In the year 1791, the President of the United States, George Washington, visited for two days in the town of Salem. His main reason for visiting the town was to see the water delivery system that the Brethren had installed. Through a series of hollowed wood logs the Brethren were piping water from springs located some distance away to cisterns located throughout the town. Some of the major buildings, such as the Single Brothers House and the Tavern had the running water piped directly into the buildings.
By 1798, the need for the community to have a building exclusively for worship services resulted in plans being made to build a church building for the congregation. On May 25th of that year, the land was staked out and construction was begun on the new Saal. The Saal took two and a half years to complete, being finished and consecrated on November 9, 1800. Except during times of renovation, the church, now known as Home Moravian Church, has been in continuous use.
From its founding in 1766 through the 1800s, Salem was a "congregation town". All of the land within the town belonged to the church. The church controlled who lived within the towns limits and what could be built upon the lots. By the mid 1800s, the church's control on the town began to ease. In 1854, church ownership of the property began to be transferred to the individuals that lived on the lots. In 1856, Salem was incorporated and began functioning as any other town. In 1859, the town of Winston was established on the northern border of Salem as the seat of government for the newly created county of Forsyth. By 1913, the two towns had merged to form Winston-Salem. As the new town grew the old Moravian town began to deteriorate from neglect. By the 1940s, the old town was slowly disappearing in the name of "progress". Concerned citizens realized that if action were not taken, the town of Salem and its historic buildings would soon be gone, forever.
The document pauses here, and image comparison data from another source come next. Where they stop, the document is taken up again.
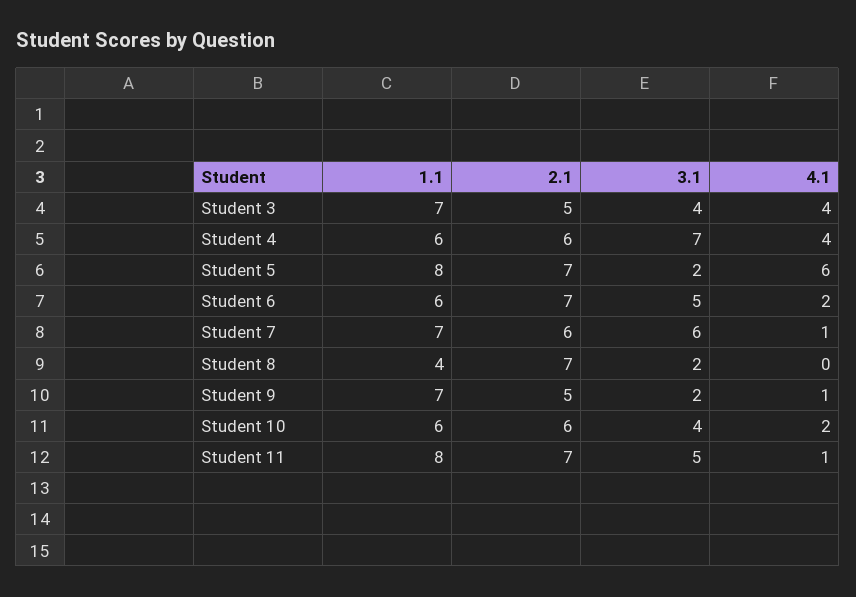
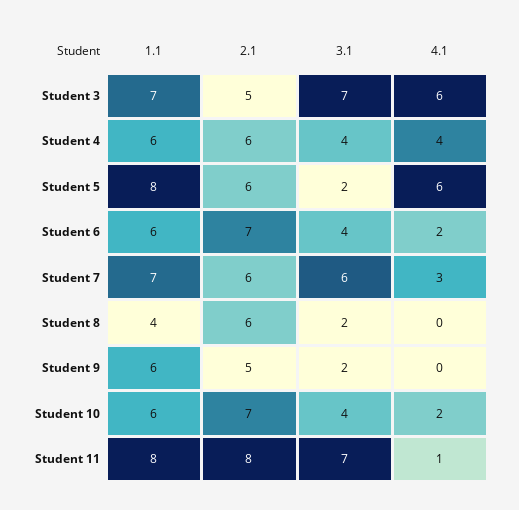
3.1, Student 3: 4 -> 7
4.1, Student 3: 4 -> 6
3.1, Student 4: 7 -> 4
2.1, Student 5: 7 -> 6
3.1, Student 6: 5 -> 4
4.1, Student 7: 1 -> 3
2.1, Student 8: 7 -> 6
1.1, Student 9: 7 -> 6
4.1, Student 9: 1 -> 0
2.1, Student 10: 6 -> 7
2.1, Student 11: 7 -> 8
3.1, Student 11: 5 -> 7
Salem Female Academy - 1805
Through the tireless efforts of members of the community, plans were made to halt the destruction of the old town. On May 22, 1950, the non-profit organization, known as Old Salem, Inc., was formed. Throughout the 1950s property was acquired and restorations were made to the buildings. As the work proceeded through the 1960s the town began to regain its once noble appearance. Though the job is yet to be completed, Salem stands today very much like the town it once was. Many of the restored buildings are administered by Old Salem, Inc. and are open to visitors that have purchased an admission ticket.
Salem was granted a US Post Office on October 1, 1792, and its first Postmaster was Mr. Gottlieb Shober. On June 15, 1899, the towns of Winston and Salem were merged as the new county seat of Forsyth County, and its PO has been in operation ever since.